The National Aviation Heritage Alliance (NAHA) is currently evaluating whether it can raise the necessary capital to acquire the Wright brothers’ factory site. The campaign’s goal is to secure the two historic Wright Company factory buildings and surrounding property for future use as a unit of the Dayton Aviation Heritage National Historical Park. The site is a part of the former Delphi Home Avenue automotive parts manufacturing plant.
NAHA launched the study on the heels of another positive development: Ohio’s approval of $250,000 for the project in its state capital budget. Ohio Gov. John Kasich signed the budget bill on April 1st. The state capital funding has importance beyond the dollars themselves, said Frank Winslow, chairman of NAHA’s board of trustees.“It validates the project as important not only to us, but to the state of Ohio,” he said. “It will clearly help our philanthropic fundraising. ”The 20-acre historic parcel also includes three attached buildings of matching style and land suitable for redevelopment.
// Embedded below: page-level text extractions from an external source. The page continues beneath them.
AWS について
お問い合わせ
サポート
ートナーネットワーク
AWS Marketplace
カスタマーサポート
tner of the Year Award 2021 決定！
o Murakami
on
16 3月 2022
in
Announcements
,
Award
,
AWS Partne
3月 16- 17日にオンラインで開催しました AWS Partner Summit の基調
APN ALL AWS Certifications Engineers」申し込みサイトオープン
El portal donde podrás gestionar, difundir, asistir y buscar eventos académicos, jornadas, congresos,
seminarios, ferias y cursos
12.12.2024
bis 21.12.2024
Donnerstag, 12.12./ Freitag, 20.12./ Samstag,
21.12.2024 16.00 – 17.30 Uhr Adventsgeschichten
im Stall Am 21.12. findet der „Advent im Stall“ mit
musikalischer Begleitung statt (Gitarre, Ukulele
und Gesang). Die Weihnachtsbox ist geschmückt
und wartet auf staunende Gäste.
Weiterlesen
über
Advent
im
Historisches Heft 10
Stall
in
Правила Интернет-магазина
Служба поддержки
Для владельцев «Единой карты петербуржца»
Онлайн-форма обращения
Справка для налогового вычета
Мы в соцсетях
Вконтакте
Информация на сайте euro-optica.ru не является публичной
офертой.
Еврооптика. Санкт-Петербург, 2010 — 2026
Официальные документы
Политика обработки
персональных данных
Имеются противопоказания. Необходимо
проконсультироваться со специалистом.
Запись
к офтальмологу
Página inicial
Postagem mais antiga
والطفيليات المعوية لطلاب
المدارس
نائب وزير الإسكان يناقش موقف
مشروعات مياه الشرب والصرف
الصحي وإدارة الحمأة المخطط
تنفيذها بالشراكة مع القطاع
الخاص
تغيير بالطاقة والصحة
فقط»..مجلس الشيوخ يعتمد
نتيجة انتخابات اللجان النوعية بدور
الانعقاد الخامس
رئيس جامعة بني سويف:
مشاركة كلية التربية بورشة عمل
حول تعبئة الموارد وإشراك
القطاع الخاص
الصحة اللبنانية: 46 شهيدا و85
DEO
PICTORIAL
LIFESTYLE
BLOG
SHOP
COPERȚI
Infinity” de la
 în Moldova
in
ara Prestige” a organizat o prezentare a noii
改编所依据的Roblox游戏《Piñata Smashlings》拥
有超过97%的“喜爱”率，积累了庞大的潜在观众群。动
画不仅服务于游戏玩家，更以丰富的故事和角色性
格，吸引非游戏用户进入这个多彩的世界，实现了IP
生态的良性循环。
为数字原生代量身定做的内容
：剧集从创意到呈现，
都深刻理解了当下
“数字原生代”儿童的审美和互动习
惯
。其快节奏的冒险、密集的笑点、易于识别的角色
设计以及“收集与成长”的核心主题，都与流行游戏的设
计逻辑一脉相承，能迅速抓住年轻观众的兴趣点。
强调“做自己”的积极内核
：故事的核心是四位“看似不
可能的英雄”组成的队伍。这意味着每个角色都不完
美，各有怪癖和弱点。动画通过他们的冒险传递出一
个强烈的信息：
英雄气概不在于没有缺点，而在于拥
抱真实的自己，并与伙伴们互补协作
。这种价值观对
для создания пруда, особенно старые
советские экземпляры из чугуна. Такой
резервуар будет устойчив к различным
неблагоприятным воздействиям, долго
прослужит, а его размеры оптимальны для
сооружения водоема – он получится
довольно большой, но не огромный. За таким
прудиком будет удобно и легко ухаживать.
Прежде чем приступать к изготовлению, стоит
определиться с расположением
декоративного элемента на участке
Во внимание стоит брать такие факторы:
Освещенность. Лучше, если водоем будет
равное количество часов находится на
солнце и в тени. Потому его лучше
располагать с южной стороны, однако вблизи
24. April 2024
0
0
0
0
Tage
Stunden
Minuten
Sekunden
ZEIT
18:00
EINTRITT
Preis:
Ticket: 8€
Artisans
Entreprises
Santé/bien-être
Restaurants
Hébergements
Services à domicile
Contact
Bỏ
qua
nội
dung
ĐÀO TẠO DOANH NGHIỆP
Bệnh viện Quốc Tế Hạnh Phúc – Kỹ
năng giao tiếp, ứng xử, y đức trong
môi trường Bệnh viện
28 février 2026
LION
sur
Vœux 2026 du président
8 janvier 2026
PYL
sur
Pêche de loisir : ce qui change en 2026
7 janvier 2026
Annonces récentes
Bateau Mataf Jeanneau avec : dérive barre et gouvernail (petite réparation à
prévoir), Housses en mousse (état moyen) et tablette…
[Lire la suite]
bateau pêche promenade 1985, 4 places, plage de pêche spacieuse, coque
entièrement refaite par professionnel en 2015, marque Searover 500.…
NAHA envisions a wide range of potential uses for the property that would complement the Wright factory. Some examples are science, technology, engineering and mathematics (STEM) education programs, aviation education and training, aerospace research and possibly light aircraft or unmanned air vehicle production.
In addition to the historic parcel, the study will evaluate the feasibility of acquiring the remaining 34 acres that make up the former Delphi plant for commercial or industrial redevelopment.“These adjacent parcels would be especially suited to an aviation or aerospace manufacturer that sees value in tying its brand to the birthplace of America’s aerospace industry,” said Tony Sculimbrene, NAHA’s executive director.
Demolition of the old Delphi manufacturing buildings has progressed rapidly over the past year with the aid of a $3 million Clean Ohio Fund grant and additional private investment. The site’s owner, Home Avenue Redevelopment LLC (HAR), expects demolition to be complete by the end of June. Brownfields redeveloper Hull & Associates Inc., which formed HAR for the project, has worked closely with the National Park Service, the City of Dayton and NAHA to redevelop the site for commercial and industrial use while preserving the historic Wright Company buildings.
“We are extremely fortunate to be working with a redevelopment company that recognizes and appreciates the historic value of these buildings,” Winslow said.
Even though Delphi put in a steam plant some decades ago which truncated these historic buildings somewhat, they still form a vital part of the world’s aviation heritage, and must be saved!